We use php-fpm-exporter to export Prometheus metrics about PHP-FPM's internal state, such as the number of active vs idle workers.
However, in order for php-fpm to serve its own status information (scraped by the exporter), at least one worker thread must be idle. This is often an issue in saturation events, where we lose PHP monitoring data entirely during the affected interval, on either a small number of appservers or on the whole fleet.
There's a couple options for getting around this:
- Create a dedicated statistics worker. We'd get a full export of all of php-fpm's current metrics, but this would also involve major modifications to the php-fpm source.
- Have workers report their idle/busy status via some out-of-band mechanism, in addition to the existing one.
It turns out #2 is pretty easy to implement. P11187 is a patch that simply updates each worker's argv with 'busy' or 'idle' whenever the state changes:
(The reason for the difference between the per-process reported state and the Status: "Processes active: 0, idle 8 state that php-fpm already provides to systemd is that the latter is only updated once every 10 seconds.)
Changing argv is implemented via PHP's own emulation of BSD's setproctitle() -- in this case, a memset() followed by some strncopy()s, all smallish.

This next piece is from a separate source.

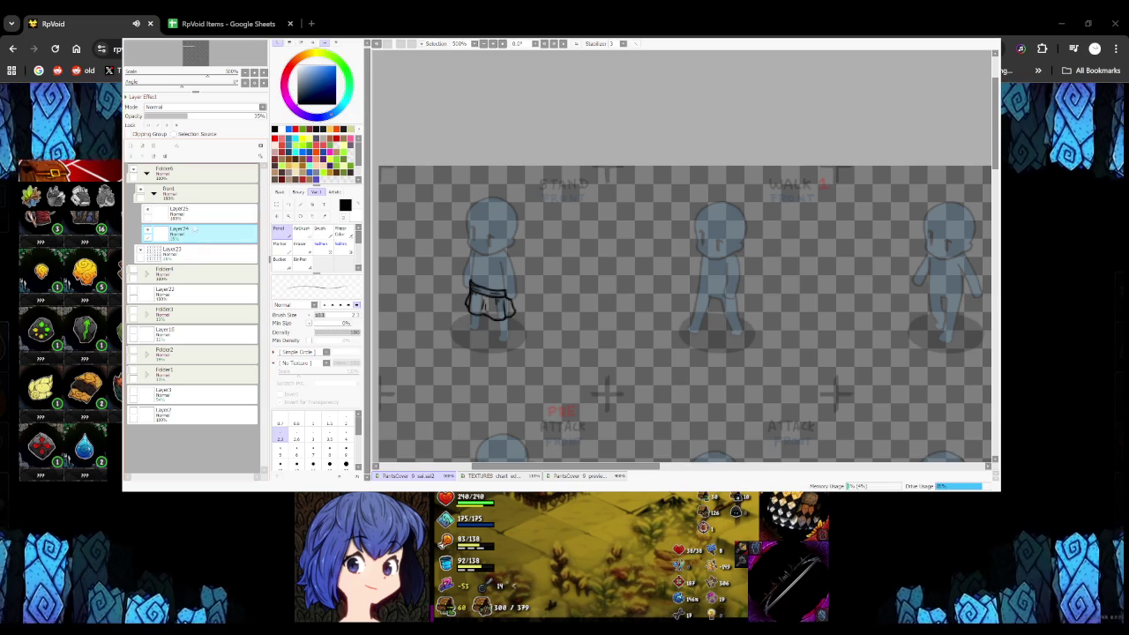
pyautogui.press('Delete')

Very likely fast enough to do on every request.
Looking at history, fpm_requests.c doesn't change too often (a few times a year), so maintaining this patch on our own seems quite feasible -- but that being said, it still seems like a fine candidate for upstreaming, assuming it works out well for us.
From there we could have a trivial exporter that scanned php-fpm process argvs and exported a state gauge.